One of the key attractions of undergoing treatment in India is that it comes at a significantly lower price to what one would pay in Britain. While Britain's NHS does
provide free services, lengthy waiting lists mean many resort to using the costly private health care system.
According to Britain's Department of Health, the total number of patients waiting to be admitted to NHS hospitals in England at the end of June 2004 was 885,400. Of these, 80 people had been waiting for more than nine months.
Hence, the Indian hospital groups claim that so-called medical tourism has the added advantage of freeing up the NHS.
With the potential to inject US$1billion into the economy
annually and create tens of millions of new jobs, Indian hospitals are keen to cash in on the program. The country is set to launch an international advertising campaign this November to promote the venture and it's looking at all sorts of ways to attract patients.
There is a large overseas population of Indian origin - nearly 1.5m in Britain alone - who might combine treatment with a family visit.
The hospitals are also negotiating with hotels to put together packages that allow patients to combine their medical treatment with a beachside getaway.
Excellent service is a part of the deal - the Apollo hospital's website says it will provide international patients with a translator, make arrangements for travel, site seeing and shopping as well as serve cuisine to your liking.
There are, however, some obstacles India will have to overcome if the venture is to take off in the way that is hoped.
Indian hospitals lack accreditation from the Joint Commission on Accreditation of Healthcare Organisations (JCAHO), suffer from a lack of standards in terms of quality and rates for healthcare procedures, have no gradation system and a far from perfect insurance sector.

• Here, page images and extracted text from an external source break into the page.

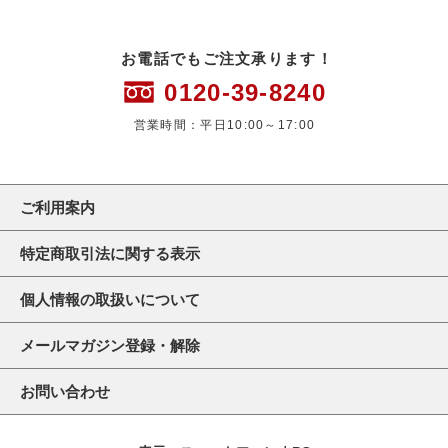
お電話でもご注文承ります！
0120-39-8240
営業時間：平日10:00～17:00
ご利用案内
特定商取引法に関する表示
個人情報の取扱いについて
メールマガジン登録・解除
お問い合わせ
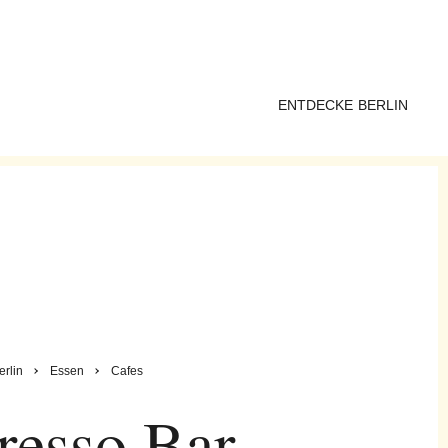
ENTDECKE BERLIN
erlin
Essen
Cafes
resso Bar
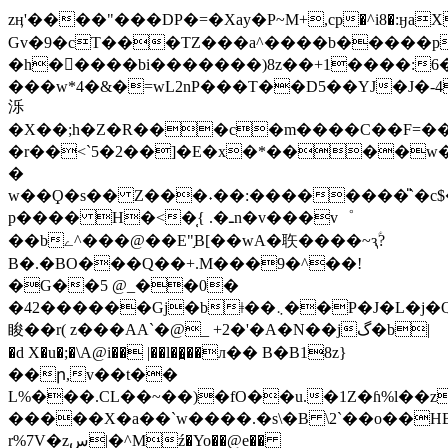
zӊ'����"���DP�=�Xay�P~Μ+,cp�^i8�:ӈaX
Gv�9�cT���TZ���a^����b�����
�h��ٔ���bi�������)8z��+1����:6���E�ݪL¯��p^�X�>����$0��&
���w*4�&�=wL2nP���T��D5��YJ�J�-4
泺
�X��;h�Z�R���c�m����C��F=��
�r��<`5�2��]�E�x�*����w�
�
w��Ϙ�s�� Z���˖��:��������̎`�c
p���� H�<�̜{ .�ـn�v���v゜
��bے^���@��E"֣B[��wA�聅� ���~ԇؑ?
B�.�BO���Q��+.M���9�^��!
�G��5 @_��0�
�42������Gj�bǂ��܆��P�J�L�j�Q9%
睃��r( z���AA`�@_ +2�'�A�N��jگ�b|
�d X�u�;�\A@i�� |��l��̪��л�� B�B18z}
��ր,v��t��
L%���.CL��~��)�fO��u.�1Z�ɦ%l��
�����X�a��`w����.�s\�B \2`��o��HB
r%7V�zس|�^Mź�Yo��@e��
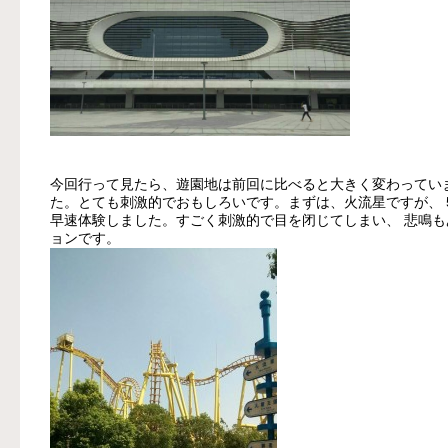
今回行って見たら、遊園地は前回に比べると大きく変わってい
た。とても刺激的でおもしろいです。まずは、火流星ですが、 
早速体験しました。すごく刺激的で目を闭じてしまい、 悲鳴
ョンです。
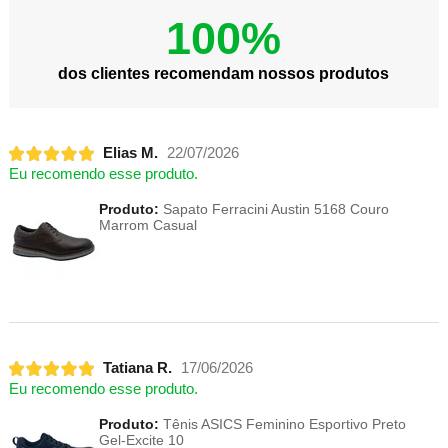
100%
dos clientes recomendam nossos produtos
Elias M.
22/07/2026
Eu recomendo esse produto.
Produto:
Sapato Ferracini Austin 5168 Couro
Marrom Casual
Tatiana R.
17/06/2026
Eu recomendo esse produto.
Produto:
Tênis ASICS Feminino Esportivo Preto
Gel-Excite 10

In addition, top Indian hospitals have high infection and mortality rates, and are unwilling to disclose data regarding these.
However, India's Healthcare Newspaper does propose a solution to some of these hurdles:
If the NHS would like to benchmark hospitals for outsourcing purposes, then they can engage a rating agency acceptable to them. In the interim, they could do this and on a pilot basis, selective hospitals in major cities could be rated and the NHS could have an MOU with these hospitals.